On AWS, I created an auto-scaling group with an automated scaling policy that adds a new instance based on an Application Load Balancer: Average Request Count Per Target above 5.
The target group is the number of HTTP requests sent to the Load Balancer.
The ASG is set to min 1, max 10 and desired 1.
I tried to send 200 requests to the ELB and record the IP of the instance that receives the request in a database. I found that most of the requests were sent to the same instance and some of them receive (Gateway Timeout 504) and few of them receive nothing.
The ASG launches new instances but after requests are already sent. So, the new instances receive nothing from the load balancer.
I think the reason is that cloud watch sends the average number of requests per instance every > 1 minute and perhaps opening a new instance happens in a longer time than the timeout of the request.

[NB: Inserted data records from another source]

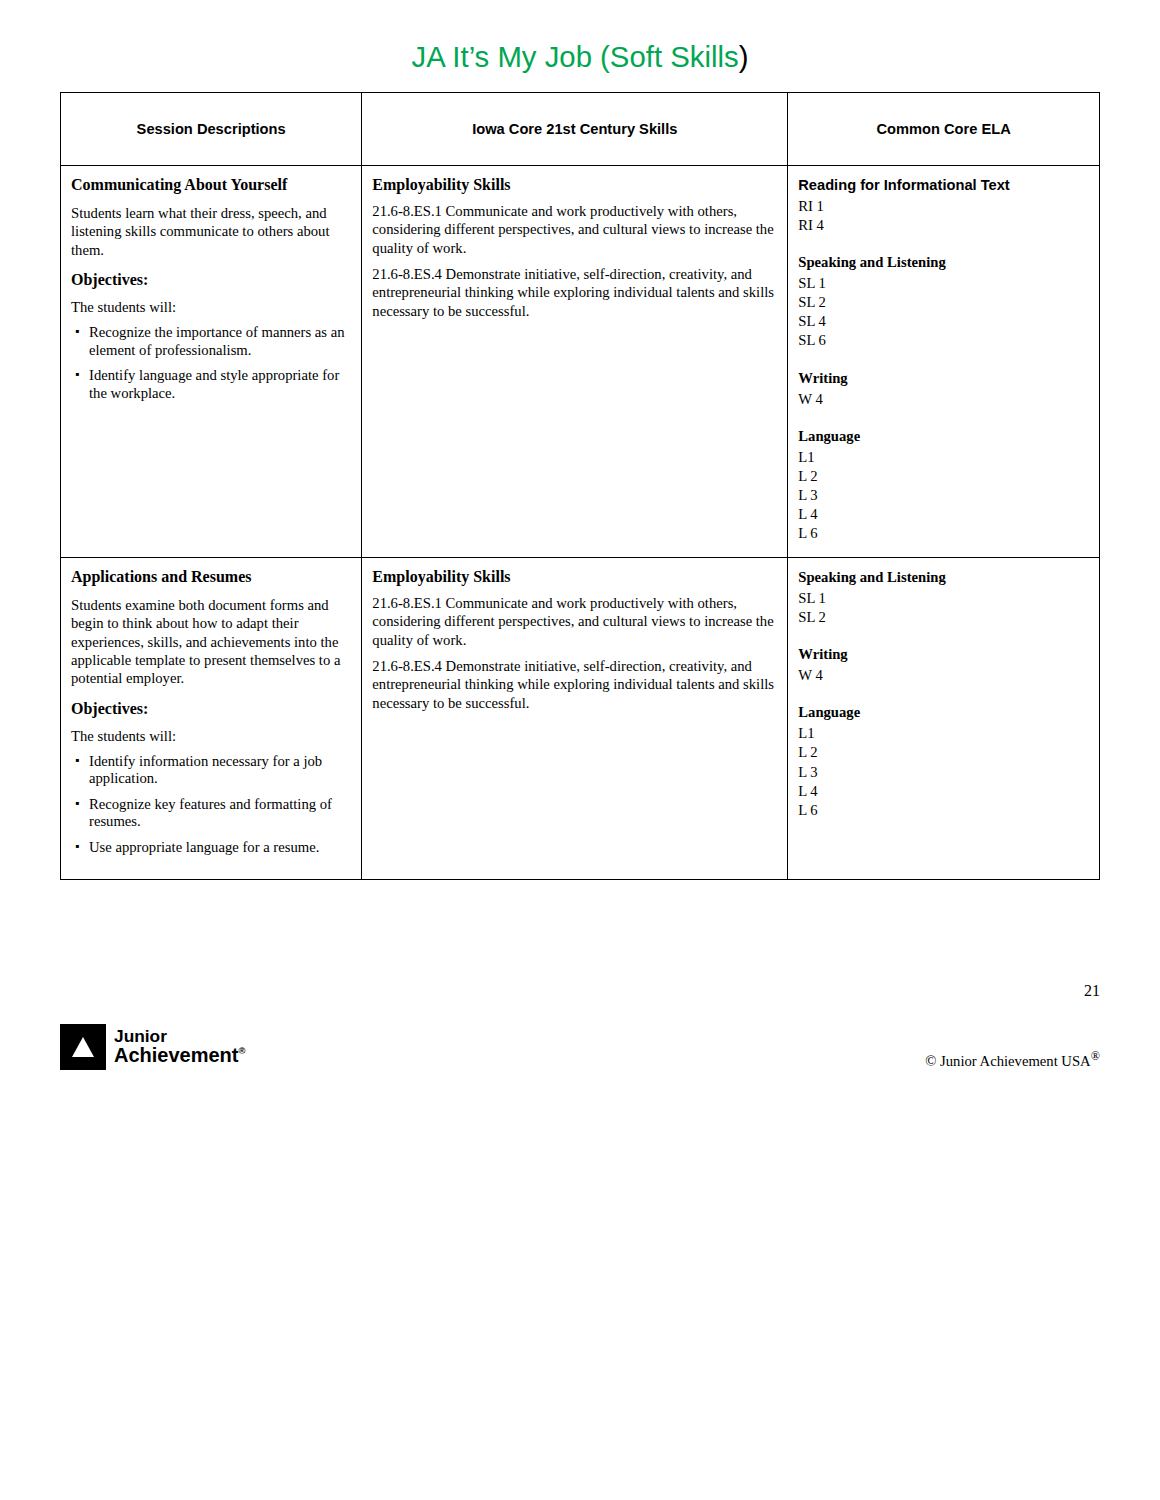JA It’s My Job (Soft Skills)
| Session Descriptions | Iowa Core 21st Century Skills | Common Core ELA |
| --- | --- | --- |
| Communicating About Yourself Students learn what their dress, speech, and listening skills communicate to others about them. Objectives: The students will: Recognize the importance of manners as an element of professionalism. Identify language and style appropriate for the workplace. | Employability Skills 21.6-8.ES.1 Communicate and work productively with others, considering different perspectives, and cultural views to increase the quality of work. 21.6-8.ES.4 Demonstrate initiative, self-direction, creativity, and entrepreneurial thinking while exploring individual talents and skills necessary to be successful. | Reading for Informational Text RI 1 RI 4 Speaking and Listening SL 1 SL 2 SL 4 SL 6 Writing W 4 Language L1 L 2 L 3 L 4 L 6 |
| Applications and Resumes Students examine both document forms and begin to think about how to adapt their experiences, skills, and achievements into the applicable template to present themselves to a potential employer. Objectives: The students will: Identify information necessary for a job application. Recognize key features and formatting of resumes. Use appropriate language for a resume. | Employability Skills 21.6-8.ES.1 Communicate and work productively with others, considering different perspectives, and cultural views to increase the quality of work. 21.6-8.ES.4 Demonstrate initiative, self-direction, creativity, and entrepreneurial thinking while exploring individual talents and skills necessary to be successful. | Speaking and Listening SL 1 SL 2 Writing W 4 Language L1 L 2 L 3 L 4 L 6 |
Junior Achievement®
21
© Junior Achievement USA®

Q: Is there a method to keep the requests in a queue or increase their timeout till the new instances exist and then distribute these requests on all instances instead of losing them? Q: If the user sends many requests at the same time, I want the ASG to start scaling immediately and these requests are distributed uniformly on the instances keeping a specific average number of requests per instance.
The solution was using Amazon Simple Queue Service. We forwarded the messages from the API Gateway to the queue. Then, a cloud watch alarm was used to open ECS fargate tasks when the queue size > 1 to read messages from the queue and process them. When the queue is empty, another alarm was used to set the # of tasks in the ECS service to 0.